И потому его духовная жизнь продолжается, несмотря ни на что его. Душа его миру открыта. Все громы и молнии бури болью и кровью ложатся в неё, нанося её неизгладимые раны, однако никогда не убивая, не искажая её. И потому его слово весомо и зримо и нетленно в веках, а скудное слово безразличного Слезкина, ничего не берущего в душу себе, давно позабыто. И трагедию русской интеллигенции он видит вовсе не в том, что бежит она сломя голову черт знает куда, на произвол судьбы покинув хранилища несметных сокровищ русского духа, а в том, что она накопила эти сокровища, за что ей величайшая честь и хвала, а сокровища оказались никому не нужны, ни белым, ни красным, ни тем более дремучей египетской тьме.
Там, где у одного частности, будни ропот волны, там у другого исполинские бури и мировой катаклизм.
Даже техника письма у них абсолютно различна: один строит прочный сюжет, себе в помощь привлекает интригу, другой тяготеет к фрагменту и противник интриг, в литературе так же, как в жизни.
Что же сближает этих изгнанников из Лито и Тео, кроме голода и крутых обстоятельств изгнания? Очень многое, чуть не главнейшее в тех крутых обстоятельствах, от которых оба только что не сходят с ума.

■ Исходные строки ■
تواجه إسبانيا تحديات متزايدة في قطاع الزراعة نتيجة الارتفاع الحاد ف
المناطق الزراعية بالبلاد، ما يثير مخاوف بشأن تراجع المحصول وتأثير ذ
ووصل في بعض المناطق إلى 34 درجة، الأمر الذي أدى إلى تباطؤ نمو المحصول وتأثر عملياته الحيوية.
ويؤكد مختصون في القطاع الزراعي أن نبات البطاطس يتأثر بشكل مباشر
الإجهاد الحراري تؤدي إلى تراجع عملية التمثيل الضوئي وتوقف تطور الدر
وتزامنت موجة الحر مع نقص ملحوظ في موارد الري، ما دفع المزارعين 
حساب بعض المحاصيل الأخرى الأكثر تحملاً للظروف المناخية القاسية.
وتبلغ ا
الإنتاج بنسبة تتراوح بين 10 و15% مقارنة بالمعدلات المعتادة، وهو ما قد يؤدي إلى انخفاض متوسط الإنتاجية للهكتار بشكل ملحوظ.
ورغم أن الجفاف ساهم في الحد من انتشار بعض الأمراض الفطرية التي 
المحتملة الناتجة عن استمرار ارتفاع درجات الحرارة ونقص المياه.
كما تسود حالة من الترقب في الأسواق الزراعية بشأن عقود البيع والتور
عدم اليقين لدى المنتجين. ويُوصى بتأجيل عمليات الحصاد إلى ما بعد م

■ Задание ■
Процитируйте, пожалуйста, дословно отрывок из фрагмента текста выше, который начинается со слов, содержащих «И потому его духовная», и заканчивается словами «и мировой катаклизм.».

■ Результат выполнения ■
И потому его духовная жизнь продолжается, несмотря ни на что его. Душа его миру открыта. Все громы и молнии бури болью и кровью ложатся в неё, нанося её неизгладимые раны, однако никогда не убивая, не искажая её. И потому его слово весомо и зримо и нетленно в веках, а скудное слово безразличного Слезкина, ничего не берущего в душу себе, давно позабыто. И трагедию русской интеллигенции он видит вовсе не в том, что бежит она сломя голову черт знает куда, на произвол судьбы покинув хранилища несметных сокровищ русского духа, а в том, что она накопила эти сокровища, за что ей величайшая честь и хвала, а сокровища оказались никому не нужны, ни белым, ни красным, ни тем более дремучей египетской тьме.
Там, где у одного частности, будни ропот волны, там у другого исполинские бури и мировой катаклизм.